━━ PASSAGE PROVIDED ━━

Most DC motors are really AC motors on the inside. Edison’s DC motors were, in reality, running on alternating current — the alternation of the polarity was being caused by a fancy mechanical switching system known as a commutator. Same with brushless DC motors — they depend on electronics to reverse the polarity of the current at the right moments.
“fancy mechanical switching system known as a commutator.”
Really? It’s the most basic and simple thing ever.
Also there is a difference between switching between windings and between switching polarity you know.
Well you know now at least.
Switching the current connected to the windings, switching the windings connected to the current. In a DC motor it’s the same thing. Just different points of view.
Reversing the direction might be called AC, but just jumping to another winding while the direction of the flow remains the same can’t be called AC, is what I was arguing.
So why are picomotors so incredibly expensive that even on ebay they would be 100 bucks?
I mean there are plenty tiny parts you can get for pennies, and piezo parts are amongst those.
Anybody got any information what makes those motors so expensive?
All these piezo motors (especially those with stiction / friction / steppin) need very tight tolerances and defined surfaces. There is further a high stroke tolerance on piezo parts even in the same batch and it is not trivial to drive them -fast- (high voltages 30 .. 200 V with high cap load).
But there are many things with tight tolerance and defined surfaces that are surprisingly low cost though.
I guess it’s about low volume, and perhaps also a lot about monopoly and patents? Patents can really bite the cost of things.
It partially depends on how you get to that surface.
If you have something with a tight tolerance, but it’s:
1) Circular
2) Big enough to fit a reamer in
3) Can be made of a metal or plastic
then it’s cheap to make.
Have something that’s tight tolerance, but is a microfluidic channel that has 3d structure made out of some weird biocompatible material? Price is a *tad* different.
The piezo stacks themselves are not cheap (10s of USD). Fine adjuster screws also 10s of USD. Everything is obviously precision machined. Overall though I’d guess it’s because there’s a smallish market (no consumer applications) so you have to recoup R&D costs and don’t get the cost reductions possible with volume manufacturing.
A few modern HVAC systems use piezo valves to control the refrigerant flow, but that’s hardly a low cost application.
I like the 6-DOF Magnetically-Levitated Precision Planar Motion Stage.

━━━
━━ ENTRIES PROVIDED ━━

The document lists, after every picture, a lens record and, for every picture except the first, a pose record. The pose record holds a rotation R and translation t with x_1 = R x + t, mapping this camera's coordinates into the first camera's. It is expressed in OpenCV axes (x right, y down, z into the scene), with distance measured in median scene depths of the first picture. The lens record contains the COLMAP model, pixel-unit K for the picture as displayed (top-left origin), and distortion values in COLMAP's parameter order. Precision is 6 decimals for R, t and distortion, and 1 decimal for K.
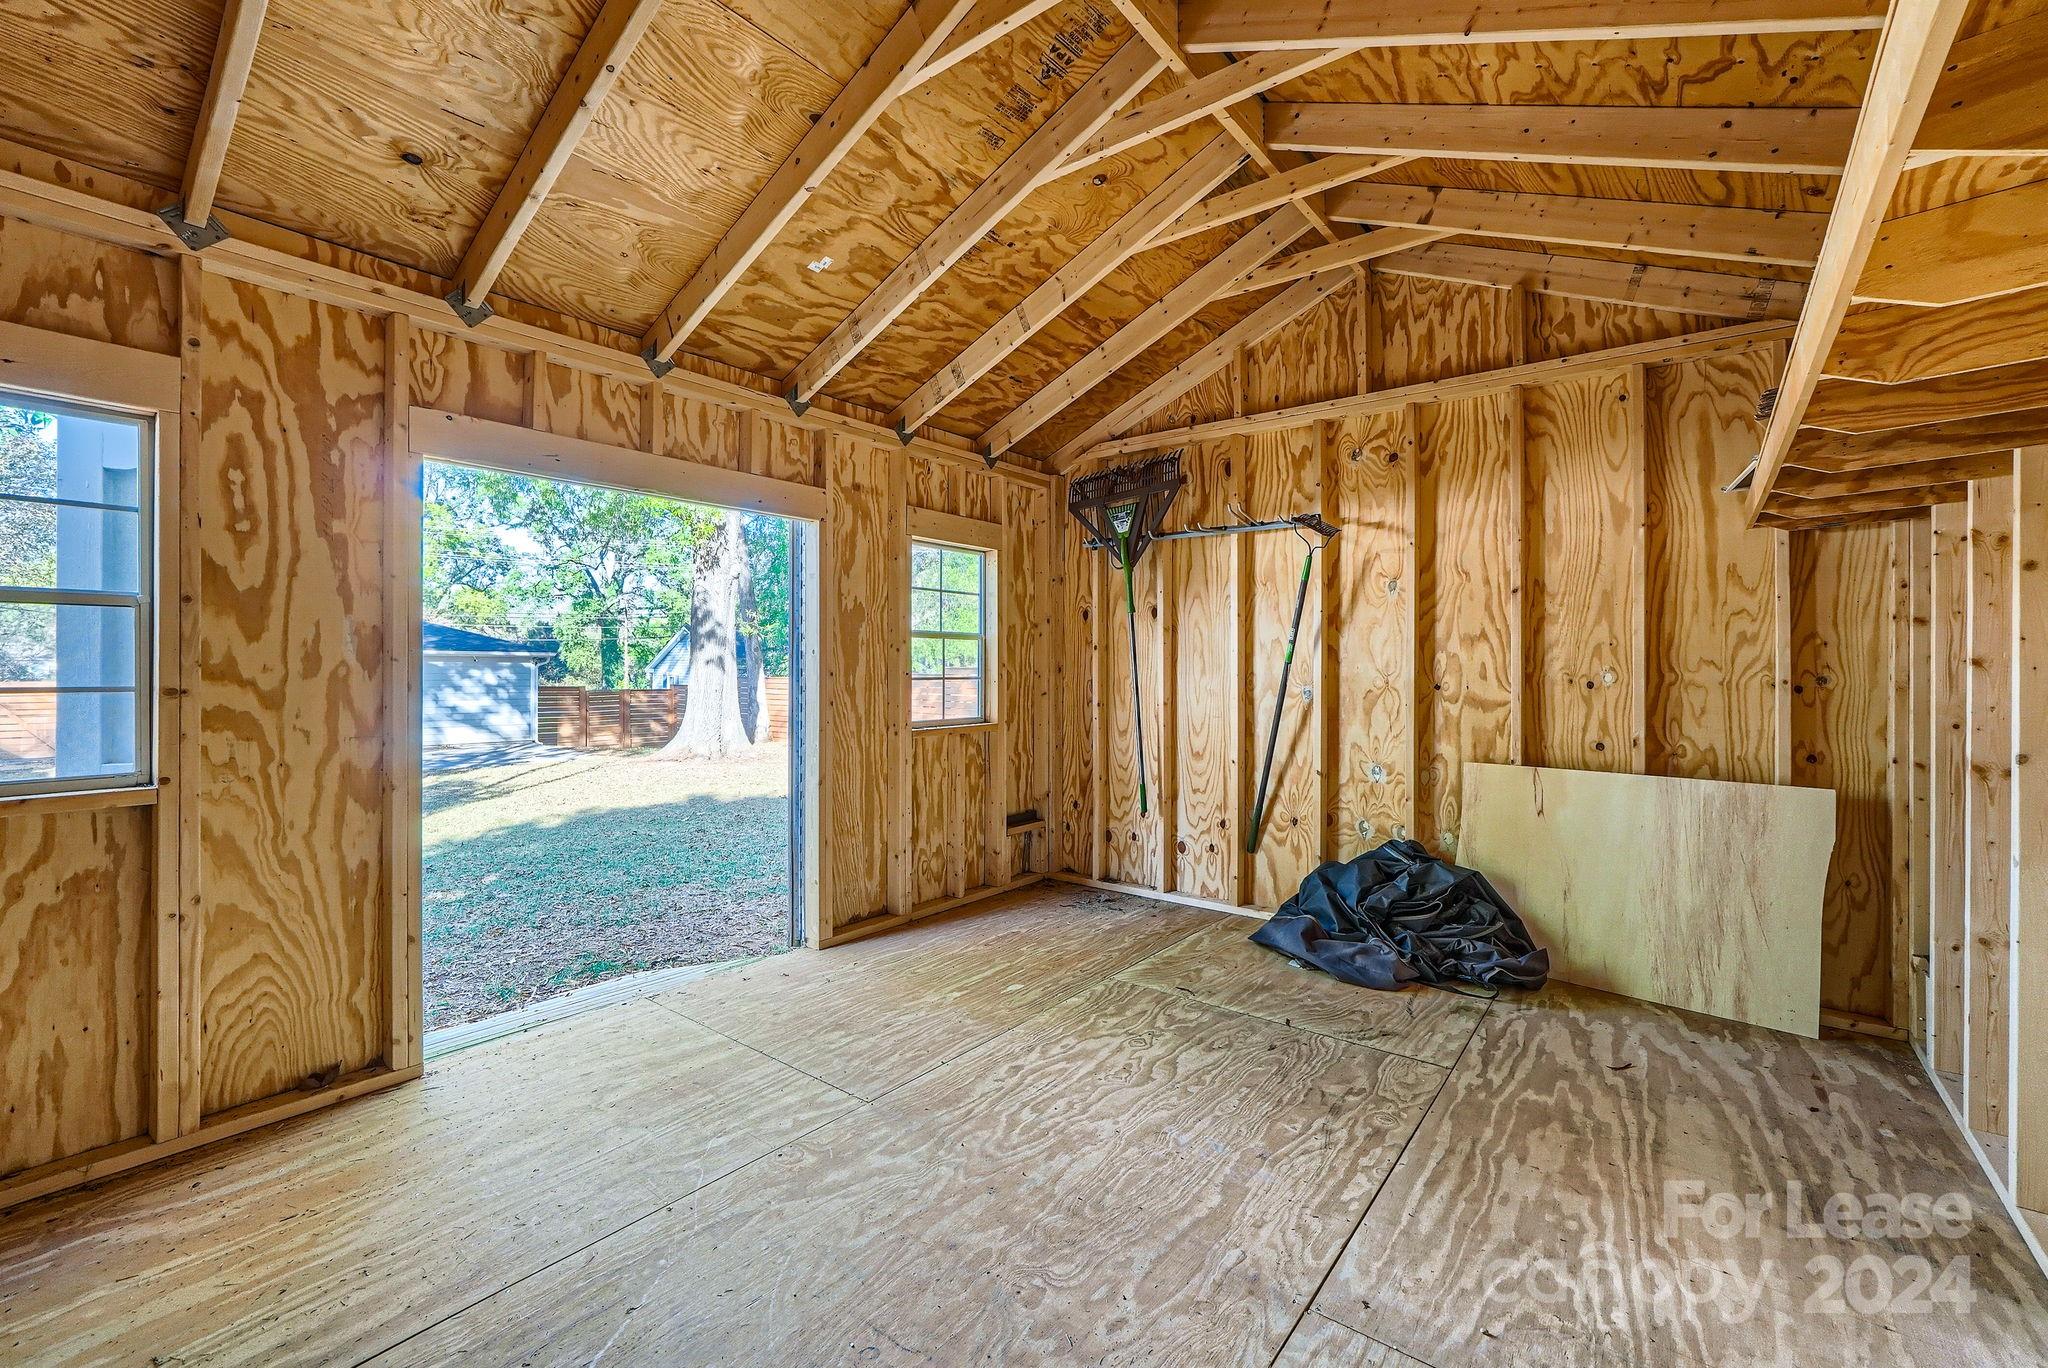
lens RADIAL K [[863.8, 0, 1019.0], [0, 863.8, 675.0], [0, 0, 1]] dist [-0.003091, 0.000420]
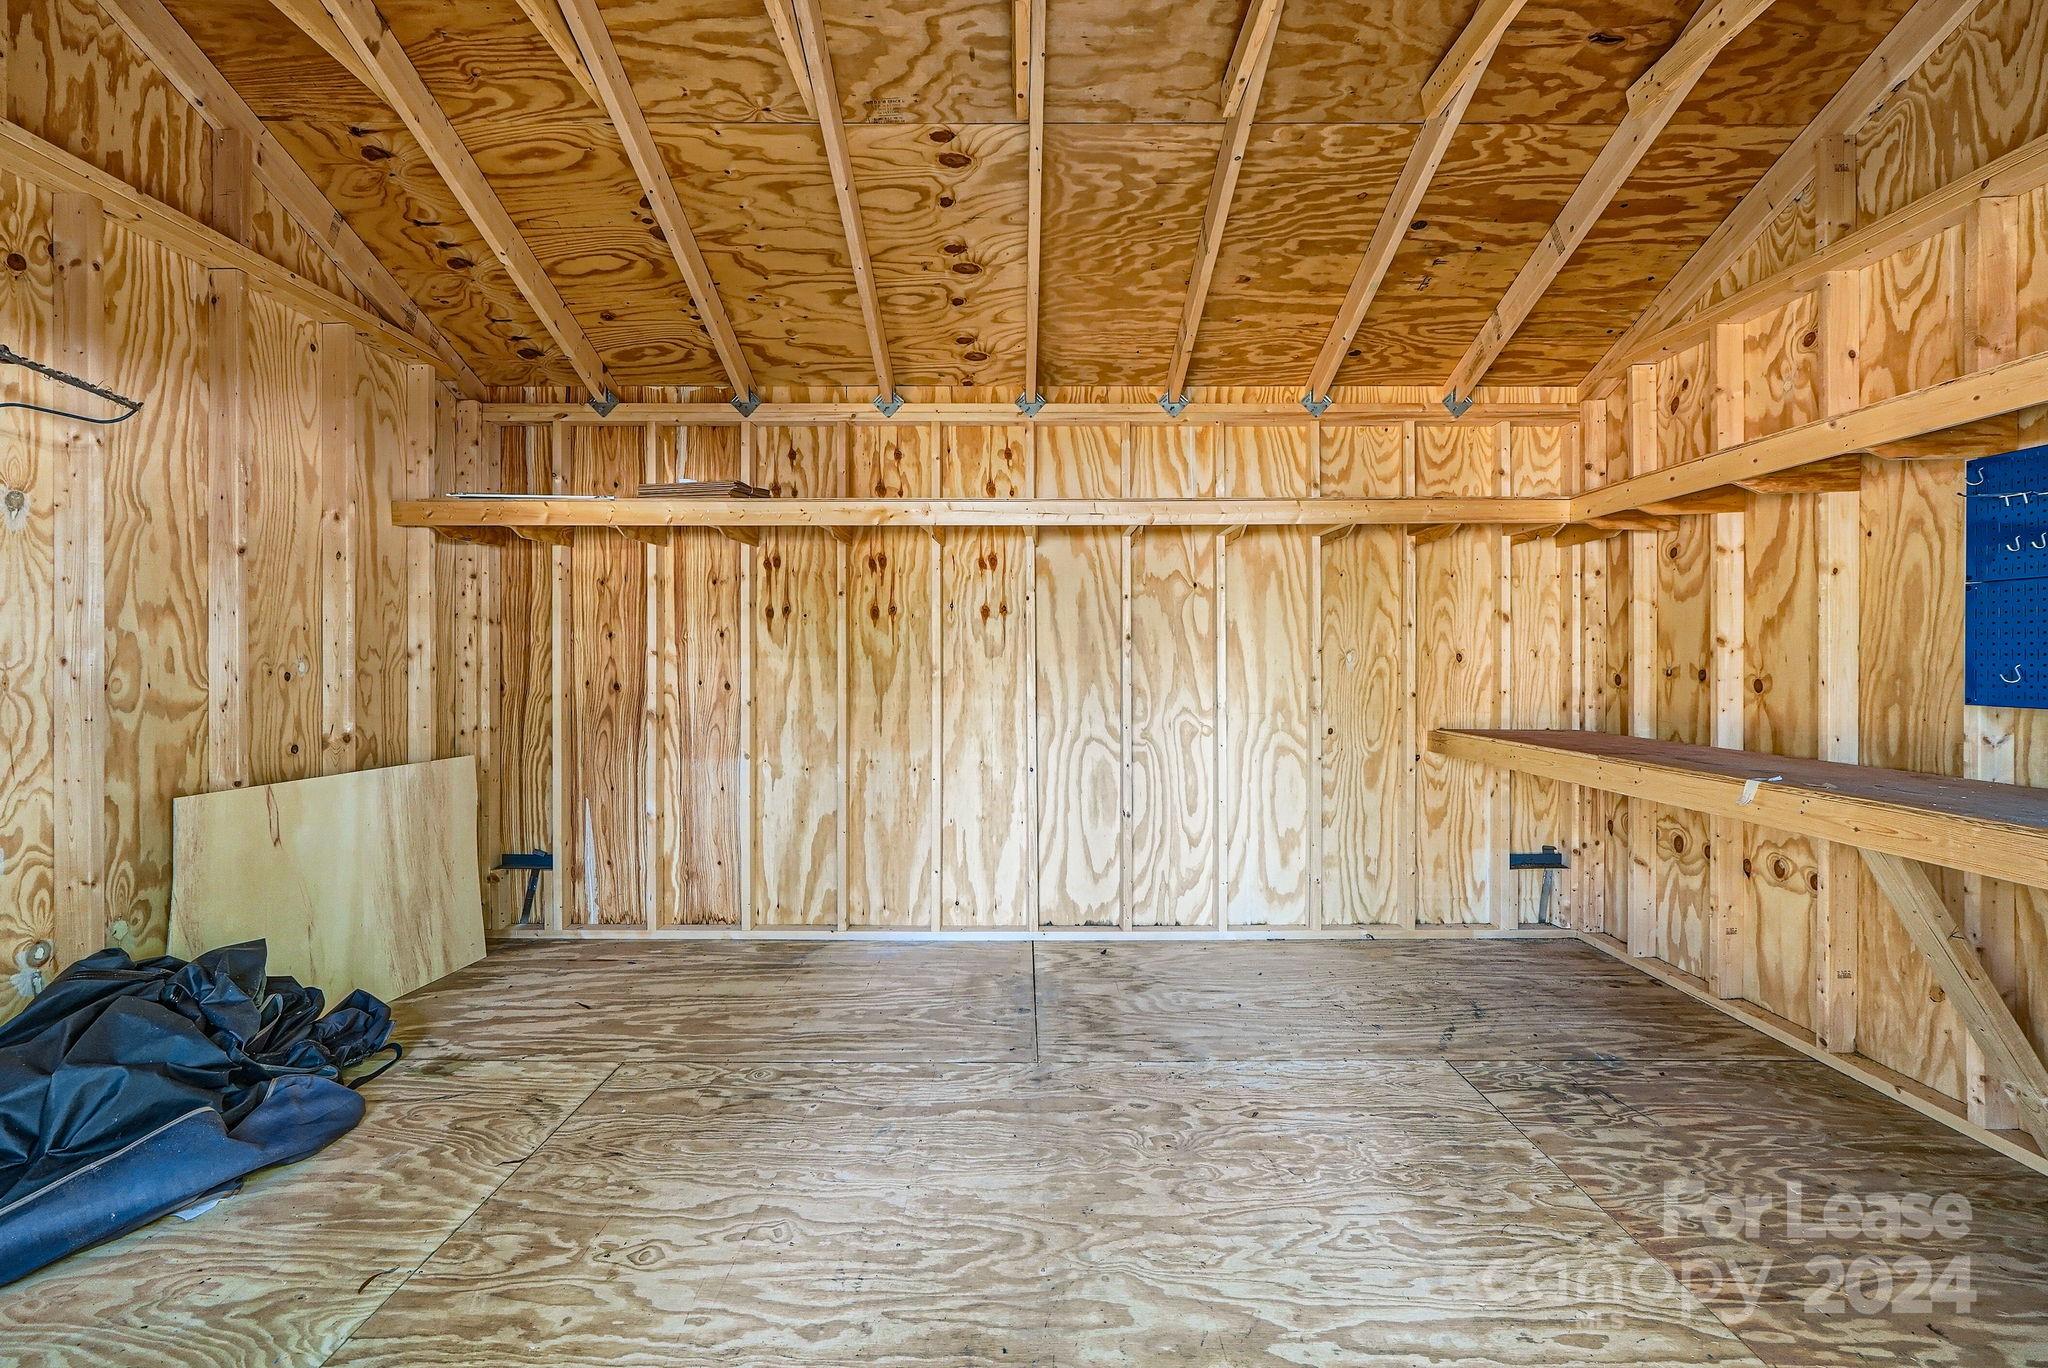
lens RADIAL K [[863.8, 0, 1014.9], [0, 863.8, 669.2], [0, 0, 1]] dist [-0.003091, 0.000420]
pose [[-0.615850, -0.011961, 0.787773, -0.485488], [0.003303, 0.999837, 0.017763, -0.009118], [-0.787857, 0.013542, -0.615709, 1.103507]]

━━━
━━ ENTRIES PROVIDED ━━

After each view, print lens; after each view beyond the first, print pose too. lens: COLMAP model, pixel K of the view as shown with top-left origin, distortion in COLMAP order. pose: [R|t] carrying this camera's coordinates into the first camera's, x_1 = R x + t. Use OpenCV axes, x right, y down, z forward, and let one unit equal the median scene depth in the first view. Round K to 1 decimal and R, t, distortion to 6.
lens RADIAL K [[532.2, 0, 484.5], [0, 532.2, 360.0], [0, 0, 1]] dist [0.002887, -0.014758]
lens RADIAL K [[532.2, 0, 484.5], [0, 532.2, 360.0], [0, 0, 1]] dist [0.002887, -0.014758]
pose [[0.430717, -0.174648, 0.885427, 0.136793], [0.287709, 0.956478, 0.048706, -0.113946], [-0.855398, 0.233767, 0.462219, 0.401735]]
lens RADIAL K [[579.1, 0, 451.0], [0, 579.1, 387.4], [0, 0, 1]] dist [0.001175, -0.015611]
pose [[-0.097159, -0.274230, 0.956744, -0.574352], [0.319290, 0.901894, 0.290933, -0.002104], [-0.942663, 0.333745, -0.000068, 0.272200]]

━━━

- YOUR TASKS:
(A) Reproduce the passage on DC and piezo motors word for word, between "All these piezo" and "low cost though.", inclusive.
(B) Write the next part of the discussion on DC and piezo motors, starting after its final comment.
The records have nothing to do with this work.

- YOUR RESPONSES:
(A)
All these piezo motors (especially those with stiction / friction / steppin) need very tight tolerances and defined surfaces. There is further a high stroke tolerance on piezo parts even in the same batch and it is not trivial to drive them -fast- (high voltages 30 .. 200 V with high cap load).
But there are many things with tight tolerance and defined surfaces that are surprisingly low cost though.

(B)
There is a good video here: https://www.youtube.com/watch?v=-r4Tv7GbB8o
Wow [Nava], that’s a lot of info.
Electrostatic motors also come in linear configurations. The interesting part is that the object moved need not be an active element. I’ve seen a simple PCB with electrostatic elements etched onto it, that will move an ordinary sheet of paper placed on top back and forth. Movement in 2D, and spinning the paper, is also possible – with increased complexity.
A video demonstration, this is not a precision version, but still manages some fancy motion: https://www.youtube.com/watch?v=WH5lssgfZWo
Muscle wire! I tried to get my boss to let me use it in one of our products, and even made a cool kinetic sculpture with it. It ran for 10s of thousands of cycles without issue. Apparently it can be extremely precise too, but only if there is position feedback. The Leonardo museum in Salt Lake City has a huge sculpture that uses muscle wire, but I can’t find a video of it…
Yeah muscle wire rules ! I used it to sync a pen to midi music. Worked well, see my hackaday.io page :
https://hackaday.io/project/8870-duke-nukem-dancing-marker-midi-muscle-wire
Youtube: https://www.youtube.com/watch?v=5fiA2lAmTac
I developed this thermal actuator 2017. The DIY is easy. Two strips of polyethylene held together by a double-sided adhesive heat-insulating film. Polypropylene works too.
Question: the figure with the caption “The flexing of a piezo buzzer from arcbotics” shows the same polarity of signal for each direction of deflection. This seems wrong. Shouldn’t the signal polarity be opposite for each deflection?
Phased array acoustic Beam vibratiom technology produces a steerable multiposition sonic beam. Thought of as an actuator component it can energize an arrangement or array of various different motionizing forms.